We’ve heard the rumors - young people (18-24) were going to vote in record numbers in this election. Already, the boomer talking heads are crowing that those numbers weren’t seen - but what if they just weren’t seen yet?
Where are most educated, politically-motivated 18-24 y.o.'s? Away at college, and voting with absentee ballots that won’t begin to be counted until thursday in most states. I think that we’re going to see a surprise “balloon” of those votes, which will be overwhelmingly for Kerry and could help make the difference in places like Ohio.
In my college town, over half the people voting today (when I was there) were under twenty-three. Most of them cast provisional ballots. I have to assume that a majority (possibly a large majority) of them went to Kerry. It is likely the same with the absentee votes. There are at least a million college-age students who have residence in Ohio, if even twenty percent of them voted absentee that’s a factor of two hundred thousand votes.
Bush is leading in Ohio by well over a hundred thousand votes. Kerry isn’t going to get EVERY absentee ballot. You’re vastly overestimating the potential impact of these ballots.
The election is over, and has been obviously over since yesterday evening.
While I unfortunately agree with you, I’m still holding out hope. To me, it does seem like a long shot. A very long shot. But, as I’m bordering on despondent, this hope is going to keep me going at least for a week or two.

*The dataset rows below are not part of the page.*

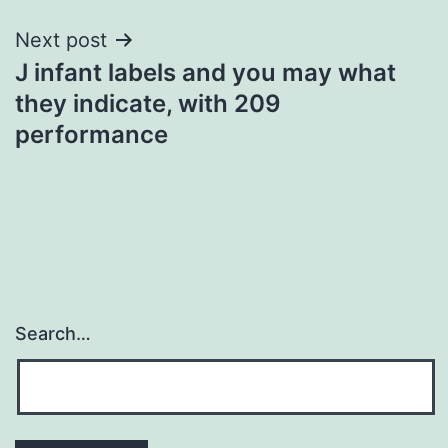
Next post
J infant labels and you may what
they indicate, with 209
performance
Search…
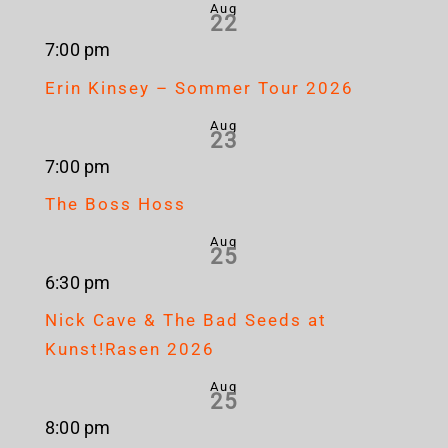
Aug
22
7:00 pm
Erin Kinsey – Sommer Tour 2026
Aug
23
7:00 pm
The Boss Hoss
Aug
25
6:30 pm
Nick Cave & The Bad Seeds at
Kunst!Rasen 2026
Aug
25
8:00 pm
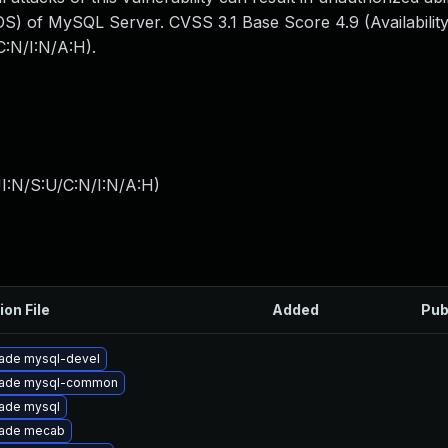
S) of MySQL Server. CVSS 3.1 Base Score 4.9 (Availability
:N/I:N/A:H).
I:N/S:U/C:N/I:N/A:H
)
ion File
Added
Pub
ade mysql-devel
ade mysql-common
ade mysql
ade mecab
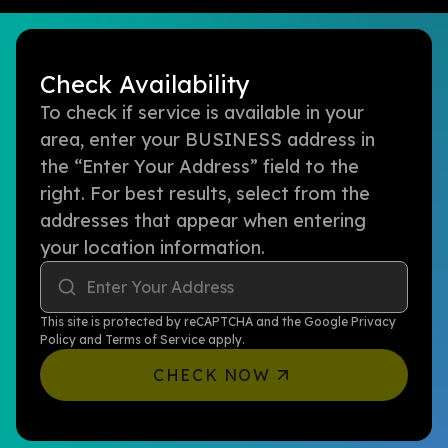
Check Availability
To check if service is available in your
area, enter your BUSINESS address in
the “Enter Your Address” field to the
right. For best results, select from the
addresses that appear when entering
your location information.
Enter Your Address
This site is protected by reCAPTCHA and the Google
Privacy
Policy
and
Terms of Service
apply.
CHECK NOW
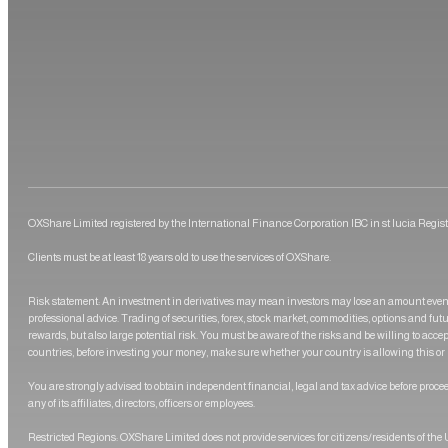
OXShare Limited registered by the International Finance Corporation IBC in st lucia Regis
Clients must be at least 18 years old to use the services of OXShare.
Risk statement: An investment in derivatives may mean investors may lose an amount even 
professional advice. Trading of securities, forex, stock market, commodities, options and futu
rewards, but also large potential risk. You must be aware of the risks and be willing to acce
countries, before investing your money, make sure whether your country is allowing this or 
You are strongly advised to obtain independent financial, legal and tax advice before procee
any of its affiliates, directors, officers or employees.
Restricted Regions: OXShare Limited does not provide services for citizens/residents of th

Is there a support group I can join for Ohio voters who feel misrepresented and very much like a fish out of water?
I think college student voters can have a tough time in many states, and I think they end up being a disenfranchised group.
Some states have in place a rule that first-time voters cannot vote absentee. You have to vote in person at least once before you are AV-eligible. Many students, being 18-21, were not eligible to vote in prior elections so they are first-time voters…and thus not eligible to vote absentee.

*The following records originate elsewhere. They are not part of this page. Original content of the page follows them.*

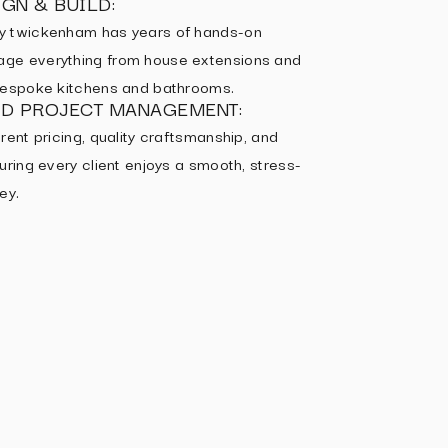
GN & BUILD:
y twickenham has years of hands-on
ge everything from house extensions and
 bespoke kitchens and bathrooms.
ED PROJECT MANAGEMENT:
rent pricing, quality craftsmanship, and
uring every client enjoys a smooth, stress-
ey.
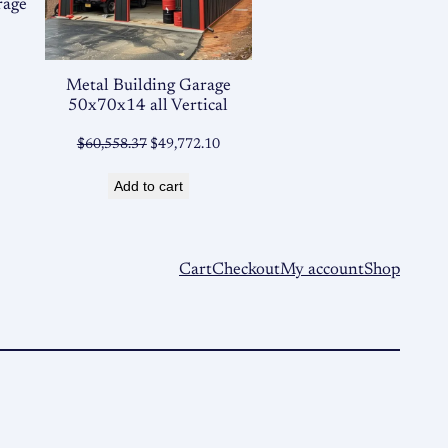
rage
Metal Building Garage
50x70x14 all Vertical
Original
Current
$
60,558.37
$
49,772.10
price
price
Add to cart
was:
is:
$60,558.37.
$49,772.10.
Cart
Checkout
My account
Shop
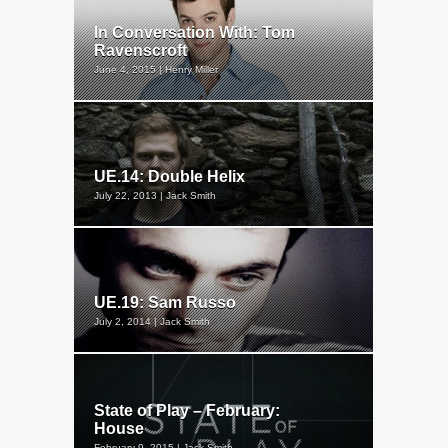
In Conversation With: Tom
Ravenscroft
June 4, 2015 | Henry Miller
UE.14: Double Helix
July 22, 2013 | Jack Smith
UE.19: Sam Russo
July 2, 2014 | Jack Smith
State of Play – February:
House
February 9, 2015 | Jack Smith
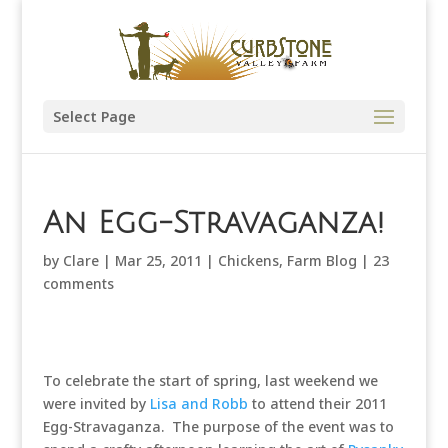
Select Page
An Egg-Stravaganza!
by
Clare
|
Mar 25, 2011
|
Chickens
,
Farm Blog
|
23
comments
To celebrate the start of spring, last weekend we
were invited by
Lisa and Robb
to attend their 2011
Egg-Stravaganza. The purpose of the event was to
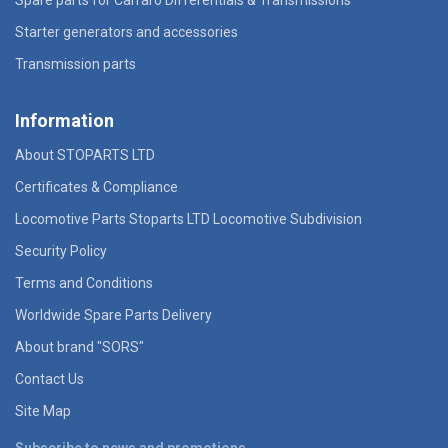
Starter generators and accessories
Transmission parts
Information
About STOPARTS LTD
Certificates & Compliance
Locomotive Parts Stoparts LTD Locomotive Subdivision
Security Policy
Terms and Conditions
Worldwide Spare Parts Delivery
About brand "SORS"
Contact Us
Site Map
Subscribe to news and promotions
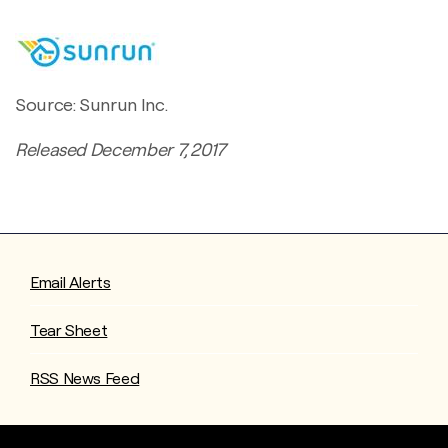
Source: Sunrun Inc.
Released December 7, 2017
Email Alerts
Tear Sheet
RSS News Feed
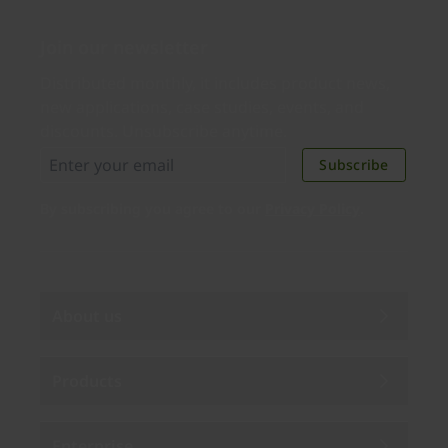
Join our newsletter
Distributed monthly, it includes product news,
new applications, case studies, events, and
discounts. Unsubscribe anytime.
Subscribe
By subscribing you agree to our
Privacy Policy
.
About us
Products
Enterprise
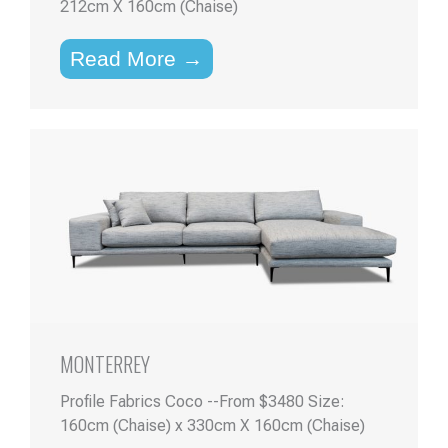
212cm X 160cm (Chaise)
Read More →
MONTERREY
Profile Fabrics Coco --From $3480 Size:
160cm (Chaise) x 330cm X 160cm (Chaise)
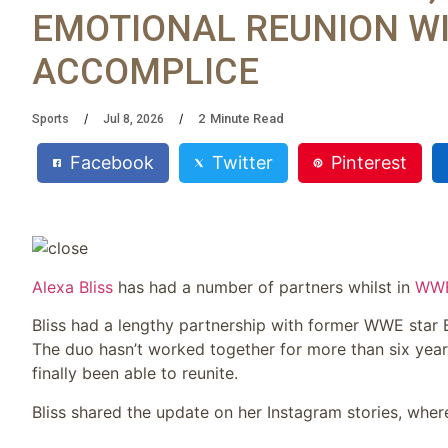
EMOTIONAL REUNION W
ACCOMPLICE
2
Minute Read
Sports
Jul 8, 2026
Facebook
Twitter
Pinterest
Alexa Bliss
has had a number of partners whilst in
WW
Bliss had a lengthy partnership with former WWE star
The duo hasn’t worked together for more than six year
finally been able to reunite.
Bliss shared the update on her Instagram stories, whe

Then you have the whole permanent-address/school address thing. Can voters vote where they live, even if, say, their driver’s license has a different (permanent) address? Then there is also their transiency. I know many students at my college move every year. Many of them apparently fail to register this change of address with their local clerk. Depending on state laws, this can also make them ineligible to vote.
I think now is the time to call my doctor and get some I-think-I-can-get-through-this-without-hurting-myself pills. I’m not sure there’s a pill that can make me happy anymore.
Preliminary poll numbers seem to show that, while many 18-29 year olds registered to vote, the actual turnout for that age group was no more than in 2000. I would say that hurt Kerry’s chances, but the same polls also indicate that the 18-29 year old vote was split far more than “the experts” expected.
Doctor Jackson: The only number I saw was ‘17%’. It dawned on me later that that wasn’t a turnout percentage, but the percentage of voters who were 18-25. It was 16% last time, so the figure I saw was more indicative of a larger turnout among all groups. What was the turnout percentage within the 18-25 group compared to 2000 and other groups?
Cinnamon Girl: Just don’t try to get the pills from Canada. We can’t seem to make safe drugs here. I know this because when I took a course in pharmaceutical synthesis, one of the lectures was aboot making Zoloft out of maple syrup and bacon that’s not really bacon.
I was wondering about this statement. You said most states–how many are we talking, here? My state counts absentee ballots on the day of the election. How many of the other 49 states count their absentee ballots after the election?